Gruwelijke afwijkingen in Fallujah
FALLUJAH – De naam Fallujah roept herinneringen op aan het onverwachts felle verzet waarop het Amerikaanse hier in 2003 stuitte.
Fallujah, een voornamelijk door soennitische moslims bewoonde Iraakse stad ten westen van Bagdad, was in 2003 en 2004 het toneel van een niets en niemand ontziende oorlog tussen soennitische opstandelingen en het Amerikaanse leger. De naam werd het symbool van ongekende wreedheid, geweld en verwoesting.
Anno 2010 heeft de naam Fallujah in medische kringen een nieuwe en beangstigende betekenis gekregen. Jonge vrouwen in Fallujah zien tegenwoordig met angst en beven de geboorte van hun kinderen tegenmoet. Een alarmerend hoog percentage kinderen wordt geboren met de meest gruwelijke afwijkingen.
De artsen op de kraamafdeling van het Fallujah General Hospital verbazen zich nergens meer over. Zij zagen de afgelopen jaren kinderen die ter wereld kwamen zonder hoofd, met twee hoofden of met slechts één oog dat op hun voorhoofd zat. Afgelopen september werden er 170 kinderen in het ziekenhuis geboren. Ter vergelijking: in dezelfde periode werden er in het jaar 2003 nog 530 kinderen geboren. De enorme daling in het aantal geboorten komt door de vele miskramen of andere problemen die zich reeds vóór de geboorte voordoen.
Bevreemdend
Van de 170 kinderen die in september 2010 werden geboren stierf 25 procent binnen zeven dagen. Meer dan 75 procent van deze vroegtijdig overleden kinderen werd geclassificeerd als „lichamelijk zwaar misvormd.” Van de kinderen die wel gezond ter wereld kwamen ontwikkelt een schrikbarend hoog percentage reeds in een vroeg stadium ernstige medische aandoeningen zoals leukemie. Op elke tien baby’s wordt er één geboren met zware hartafwijkingen. De artsen in het ziekenhuis zijn ertoe overgegaan jonge vrouwen het advies te geven van zwangerschap af te zien.
In deze context mag het bevreemdend worden genoemd, dat het Iraakse ministerie van Volksgezondheid er alles aan gelegen is om geen ruchtbaarheid te geven aan deze verhalen. Vooral omdat er ook uit andere Iraakse steden steeds meer berichten komen over lichamelijk zwaar misvormde baby’s en een sterk toegenomen aantal mensen dat aan kanker lijdt.
Sommige Iraakse medici verwijzen in het geval van Fallujah naar de zware chemische industrie.
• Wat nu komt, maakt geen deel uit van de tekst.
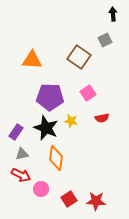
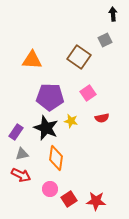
pink circle: moved 9 px right
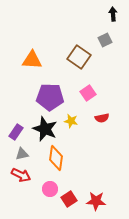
black star: moved 1 px left, 1 px down
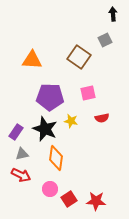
pink square: rotated 21 degrees clockwise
In het tijdperk van voormalig president Saddam Hussein was Fallujah een centrum van chemische industrie dat al zijn afvalstoffen probleemloos in de rivier de Eufraat loosde. De Eufraat is in deze regio feitelijk de enige bron voor de drinkwatervoorziening van de inwoners. Deze theorie verklaart echter niet waarom de golf van met zware lichamelijke afwijkingen geboren kinderen pas na 2004 begon.
Verstrekkende gevolgen
In de stad Fallujah is de kwestie het gesprek van de dag van de bezorgde inwoners. Zij zijn ervan overtuigd dat de misvormingen het direct gevolg zijn van de munitie die het Amerikaanse leger in 2003 en 2004 gebruikte om de opstanden hier de kop in te drukken. Met name het gebruik van verarmd uranium in granaten is zwaar omstreden. Het Britse ministerie van Defensie heeft toegegeven dat de Amerikaanse en de Britse troepen dit verarmd uranium hebben gebruikt in Irak.
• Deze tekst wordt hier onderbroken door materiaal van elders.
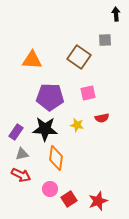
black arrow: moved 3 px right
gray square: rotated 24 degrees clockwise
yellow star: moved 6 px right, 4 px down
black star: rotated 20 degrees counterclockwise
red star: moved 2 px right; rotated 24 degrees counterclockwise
Deze erkenning heeft vérstrekkende gevolgen en verbindt de gebeurtenissen in Fallujah direct met de Amerikaanse, Britse maar ook Nederlandse soldaten die in Irak dienst hebben gedaan. In september 2004 publiceerde de krant New York Daily News het hartverscheurende verhaal van Gerald Matthew, die dienst had gedaan in Irak maar naar huis werd gestuurd omdat hij zich ziek voelde. Korte tijd na zijn thuiskomst werd zijn vrouw Janice zwanger en bracht negen maanden later een lichamelijk verminkt kind ter wereld.
Onderzoek wees later uit dat haar echtgenoot Gerald in Irak een ”depleted uranium poisoning” (verarmduraniumvergiftiging) had opgelopen. Soldaten die, zonder het zelf te weten, besmet zijn geraakt met verarmd uranium dragen dit tijdens seksueel contact over op hun vrouwen. Het risico dat er vervolgens lichamelijk misvormde kinderen ter wereld komen is volgens wetenschappers aanzienlijk.